Le Peekaboo En Vedette Du Défilé Fendi P/E 2021

Silvia Fendi a imaginé cette collection durant le confinement. Et il en résulte une ribambelle de silhouettes aériennes où les effets d’optiques rappellent la poésie des petites choses du quotidien.

La Signature Fendi: Les Effets d’Optiques

Le dernier défilé Fendi avant l’arrivée de Kim Jones à la tête des collections femmes avait des airs de poésie. Mais une poésie louant le sublime des petites choses de tous les jours. Composée en plein confinement, la collection Fendi Printemps/Eté 2021 est bien une ode à la beauté de ces ombres et ces effets de lumières que l’on ne voit plus.

Et c’est au coeur de la maison familiale Romaine que Silvia Fendi a imaginé cette collection. Une maison où, le temps suspendu a nourri sa rêverie. C’est là qu’elle a remarqué le sublime de ces jeux de lumières devenus banals. L’ombre d’une fenêtre, reflétée sur un lit. Le bruissement des feuillages dont le reflet, parfois, vient danser sur un mur. Autant d’éléments qui ont conduit Silvia Venturini Fendi à intégrer ces effets dans la grammaire iconique de Fendi.

S’il n’est pas question de fourrure pour la prochaine saison, c’est bien l’effet d’optique, et le trompe-l’oeil que Fendi a choisi de travailler avec brio. Dans les silhouettes aériennes du Printemps/Eté 2021 se glissent ainsi ces mêmes oeuvres créées par le hasard du quotidien — l’ombre d’une fenêtre, et celle des feuillages.

Et l’on ne connait que trop bien l’intérêt que porte Fendi aux trompe l’oeil. D’ailleurs, l‘iconique sac Peekaboo en est l’incarnation la plus aboutie.

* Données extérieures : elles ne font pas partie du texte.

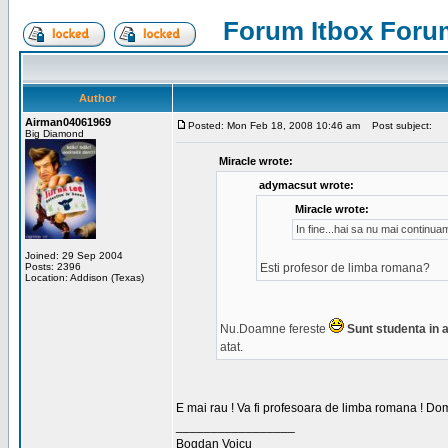
Forum Itbox Foru
Author
Airman04061969
Posted: Mon Feb 18, 2008 10:46 am
Post subject:
Big Diamond
Miracle wrote:
adymacsut wrote:
Miracle wrote:
In fine...hai sa nu mai continu
Joined: 29 Sep 2004
Posts: 2396
Esti profesor de limba romana?
Location: Addison (Texas)
Nu.Doamne fereste
Sunt studenta in an
atat.
E mai rau ! Va fi profesoara de limba romana ! Dom
_________________
Bogdan Voicu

Portée par ce moment familial que le confinement a permis, Silvia Fendi a aussi cherché à distiller dans sa collection les valeurs chères à la maison Fendi, dont elle est la troisième génération à en diriger le destin esthétique. « Dans ma famille, on a toujours mis beaucoup de sens dans ce qu’on fait. J’ai voulu faire des vêtements qui parlent du moment présent, mais qui font aussi partie de votre vie. »

Le résultat? Des coupes amples qui laissent le vent accompagner les mouvements du corps — des tons tantôt clairs ou pastel. Surtout, des pièces inspirées des crochets, de la dentelle et autres techniques de couture que l’on retrouve lorsque l’on prend le temps de remontrer le fil des générations. Des édredons, des draps de lits, aussi…

« Cela m’a rappelé Karl. Il aimait le linge de lit, il avait une grande collection » confiait ainsi Silvia Fendi après sa collection. Une collection Fendi Printemps/Eté 2021 qui loue le passé, dans toutes ses formes, pour mieux sublimer un présent qui appelle, peut être, à regarder le quotidien avec l’onirisme d’antan.